Actress : Karma & Desire

Loraine James Reflection review

As a copywriter for a marketing agency, I frequently deal with the core concept of a Call to Action or CTA. It’s the part of the advertisement that compels the reader to take a very specific step, or at least it should. When there’s no clear CTA, you don’t know what to do, no matter how flashy the visuals, how catchy the indie rock hook, and famous the spokesperson might be. We’ve all seen our fair share of commercials where it’s unclear exactly what’s being sold, much less how to buy the product or service being presented to you. The vehicle or luxury item might look good on the screen, but if the ad doesn’t give you a way to buy it, you’re simply being told that something exists. The CTA makes the offer about the customer. It gives them agency by putting the decision in their hands. Without it, the commercial is just talking to itself.

Karma & Desire, the new album by Actress, has a similar issue. The music is replete with beautiful and impeccable slices of minimalist electro that strikes a keen balance between avant-garde and cinematic soundscape. Everything here sounds good, but there’s no no driving force to these tracks—no CTA—which makes the listening experience more confusing than it should be.

To be clear, an artist should never feel like they should make art specifically for consumption—that’s not its role. And Darren Cunningham doesn’t owe me a damn thing, yet I still came away wanting something more. All of the necessary elements are present, from the meditative moods and sumptuous guest vocals to the 808 snare claps and gurgling synths. Actress creates a stirring portrait of decaying urbanity in how he morphs bleeding bursts of sounds with dense layers of textured sound effects. The world of this album is grey and bleak with only muted flashes of color appearing ever so briefly. The snippets of noise and voice come across as secret conversations between cryptic liaisons captured solely for our benefit.

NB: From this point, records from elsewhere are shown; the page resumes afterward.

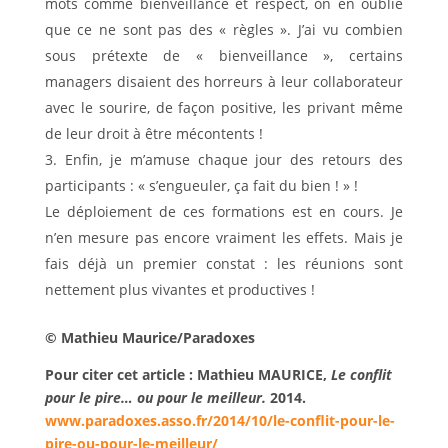
mots comme bienveillance et respect, on en oublie
que ce ne sont pas des « règles ». J’ai vu combien
sous prétexte de « bienveillance », certains
managers disaient des horreurs à leur collaborateur
avec le sourire, de façon positive, les privant même
de leur droit à être mécontents !
Enfin, je m’amuse chaque jour des retours des
participants : « s’engueuler, ça fait du bien ! » !
Le déploiement de ces formations est en cours. Je
n’en mesure pas encore vraiment les effets. Mais je
fais déjà un premier constat : les réunions sont
nettement plus vivantes et productives !
© Mathieu Maurice/Paradoxes
Pour citer cet article : Mathieu MAURICE,
Le conflit
pour le pire… ou pour le meilleur.
2014.
www.paradoxes.asso.fr/2014/10/le-conflit-pour-le-
pire-ou-pour-le-meilleur/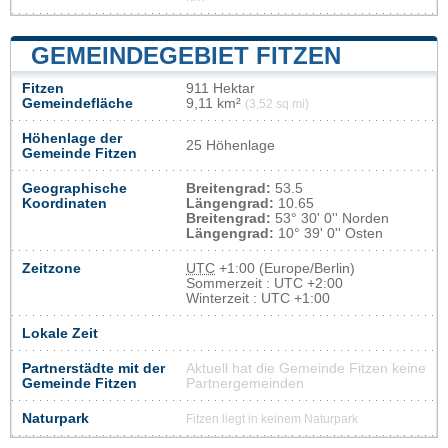
GEMEINDEGEBIET FITZEN
Fitzen
911 Hektar
Gemeindefläche
9,11 km²
(3,52 sq mi)
Höhenlage der
25 Höhenlage
Gemeinde Fitzen
Geographische
Breitengrad:
53.5
Koordinaten
Längengrad:
10.65
Breitengrad:
53° 30' 0'' Norden
Längengrad:
10° 39' 0'' Osten
Zeitzone
UTC
+1:00 (Europe/Berlin)
Sommerzeit : UTC +2:00
Winterzeit : UTC +1:00
Lokale Zeit
Partnerstädte mit der
Aktuell hat die Gemeinde Fitzen keine
Gemeinde Fitzen
Partnergemeinden
Naturpark
Fitzen liegt in keinem Naturpark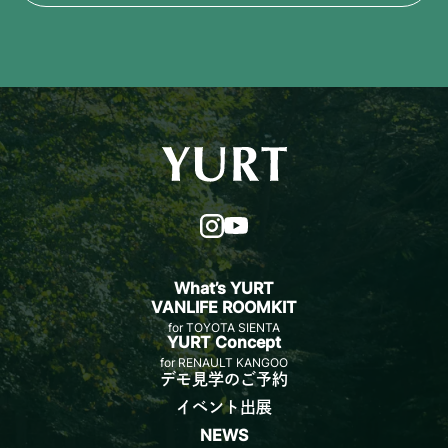
What’s YURT
VANLIFE ROOMKIT
for TOYOTA SIENTA
YURT Concept
for RENAULT KANGOO
デモ見学のご予約
イベント出展
NEWS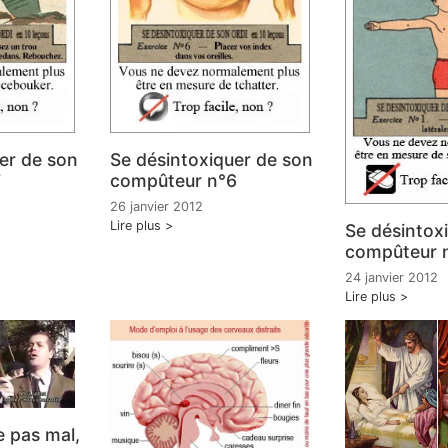
er de son
Se désintoxiquer de son
7
compûteur n°6
26 janvier 2012
Lire plus
Se désintox
compûteur n°
24 janvier 2012
Lire plus
 pas mal,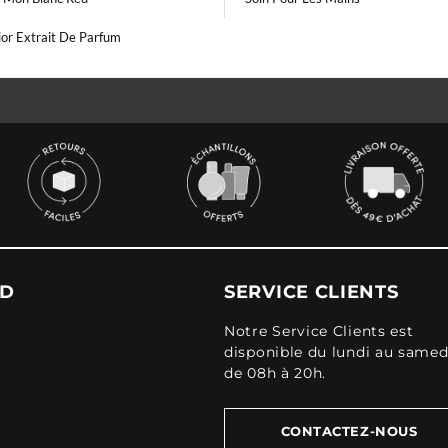
ior Extrait De Parfum
UD
SERVICE CLIENTS
Notre Service Clients est
disponible du lundi au samed
de 08h à 20h.
CONTACTEZ-NOUS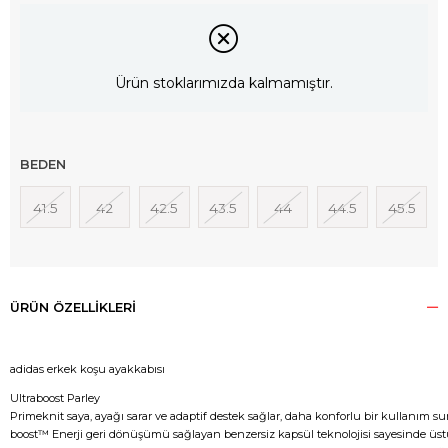
Ürün stoklarımızda kalmamıştır.
BEDEN
41.5
42
42.5
43.5
44
44.5
45.5
ÜRÜN ÖZELLIKLERI
adidas erkek koşu ayakkabısı
Ultraboost Parley
Primeknit saya, ayağı sarar ve adaptif destek sağlar, daha konforlu bir kullanım s
boost™ Enerji geri dönüşümü sağlayan benzersiz kapsül teknolojisi sayesinde üstün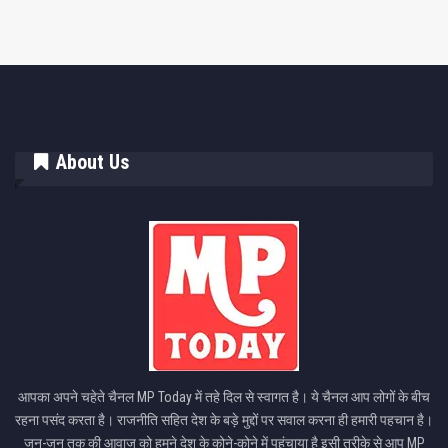
About Us
आपका अपने चहेते चैनल MP Today में तहे दिल से स्वागत है। ये चैनल आप लोगों के बीच
रहना पसंद करता है। राजनीति सहित देश के बड़े मुद्दों पर सवाल करना ही हमारी पहचान है।
जन-जन तक की आवाज को हमने देश के कोने-कोने में पहुंचाया है इसी तरीके से आप MP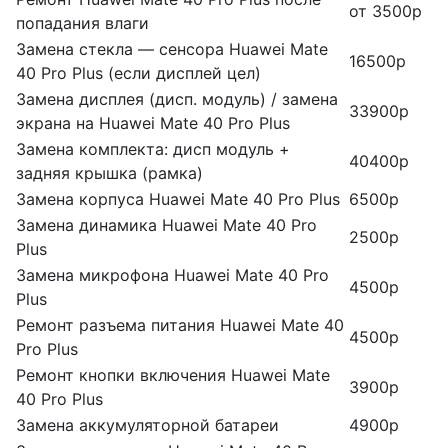
от 3500р
попадания влаги
Замена стекла — сенсора Huawei Mate
16500р
40 Pro Plus (если дисплей цел)
Замена дисплея (дисп. модуль) / замена
33900р
экрана на Huawei Mate 40 Pro Plus
Замена комплекта: дисп модуль +
40400р
задняя крышка (рамка)
Замена корпуса Huawei Mate 40 Pro Plus
6500р
Замена динамика Huawei Mate 40 Pro
2500р
Plus
Замена микрофона Huawei Mate 40 Pro
4500р
Plus
Ремонт разъема питания Huawei Mate 40
4500р
Pro Plus
Ремонт кнопки включения Huawei Mate
3900р
40 Pro Plus
Замена аккумуляторной батареи
4900р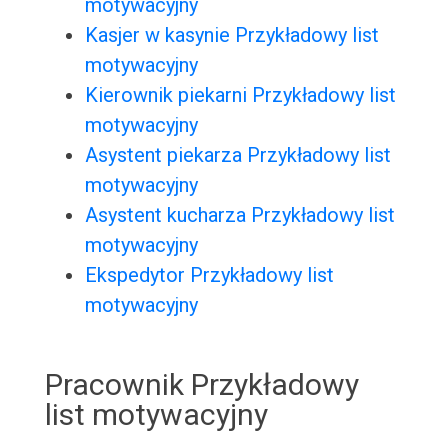
motywacyjny
Kasjer w kasynie Przykładowy list
motywacyjny
Kierownik piekarni Przykładowy list
motywacyjny
Asystent piekarza Przykładowy list
motywacyjny
Asystent kucharza Przykładowy list
motywacyjny
Ekspedytor Przykładowy list
motywacyjny
Pracownik Przykładowy
list motywacyjny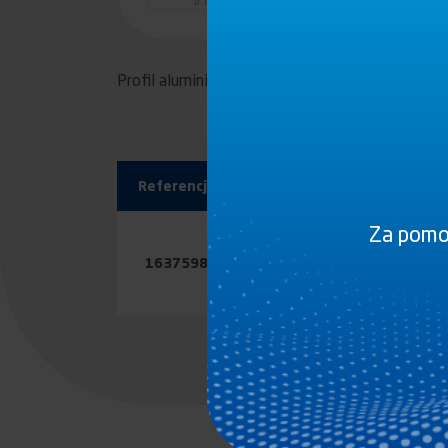
Profil aluminiowy surowy
Referencja
Plany
Za pomoc
1637598
PDF
STP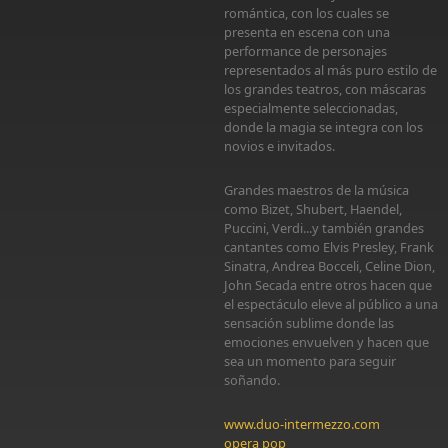
romántica, con los cuales se
presenta en escena con una
performance de personajes
representados al más puro estilo de
los grandes teatros, con máscaras
especialmente seleccionadas,
donde la magia se integra con los
novios e invitados.
Grandes maestros de la música
como Bizet, Shubert, Haendel,
Puccini, Verdi...y también grandes
cantantes como Elvis Presley, Frank
Sinatra, Andrea Bocceli, Celine Dion,
John Secada entre otros hacen que
el espectáculo eleve al público a una
sensación sublime donde las
emociones envuelven y hacen que
sea un momento para seguir
soñando.
www.duo-intermezzo.com
opera pop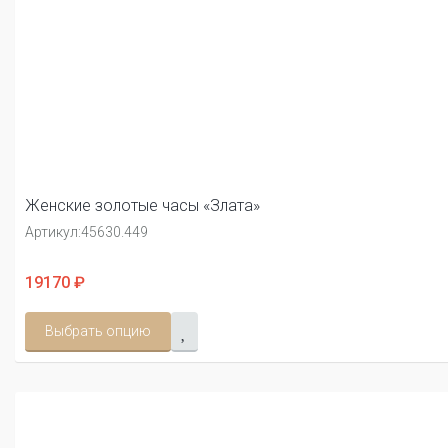
Женские золотые часы «Злата»
Артикул:
45630.449
19170 ₽
Выбрать опцию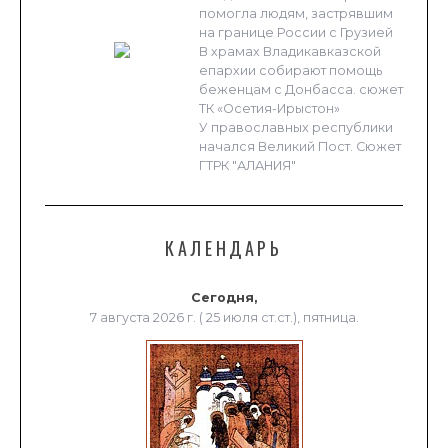
помогла людям, застрявшим
на границе России с Грузией
В храмах Владикавказской
епархии собирают помощь
беженцам с Донбасса. сюжет
ТК «Осетия-Ирыстон»
У православных республики
начался Великий Пост. Сюжет
ГТРК "АЛАНИЯ"
КАЛЕНДАРЬ
Сегодня,
7 августа 2026 г. ( 25 июля ст.ст.), пятница.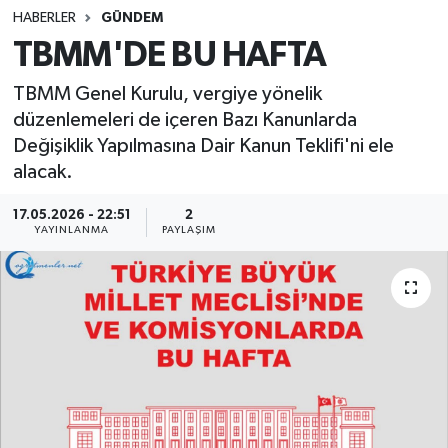
HABERLER
GÜNDEM
SINAVLAR
AKADEMİK/BİLİM
TBMM'DE BU HAFTA
YARIŞMA/ETKİNLİKLER
MEVZUAT/KARARLAR
TBMM Genel Kurulu, vergiye yönelik
düzenlemeleri de içeren Bazı Kanunlarda
ANKET
Değişiklik Yapılmasına Dair Kanun Teklifi'ni ele
alacak.
17.05.2026 - 22:51
2
YAYINLANMA
PAYLAŞIM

Karma & Desire has all the hallmarks of a spectacular album. It can be creepy and spectral in the Burial school, as evinced in tracks like “Angels Pharmacy” and “Many Seas, Many Rivers.” Tunes like “Leaves Against the Sky” and “Turin” are dancefloor grooves that give the impression of forward momentum. On “Loveless” and “Loose,” we’re treated to eerily aggressive electro-pop noise that is both delightful and disorienting, as if Giorgio Moroder and Wendy Carlos decided to collaborate. I want to sing about this album from the rooftops, but I just can’t.

For all of this heady mystery and sonic majesty on display, my attention wanders—early and often. There has to be something here connecting these glitchy snares, washed-out patches of strings, creaking effects, and hushed vocals from the likes of Sampha, Zsela, Aura T-09, Christel Well, and Vanessa Benelli Mosell. But I just couldn’t find it, and that makes me feel like I’m missing something. Which is entirely possible.

Like a well-crafted landing page or commercial that doesn’t quite convert visitors as it should, Karma & Desire is a missed opportunity for Actress. It’s still missing the connective element that could have brought together all of the magnificent, yet disparate elements into a united whole. Instead, while I thoroughly dig most of these songs, the lack of cohesion results in a fractured listening experience that leans more on complexity at the expense of a unified vision.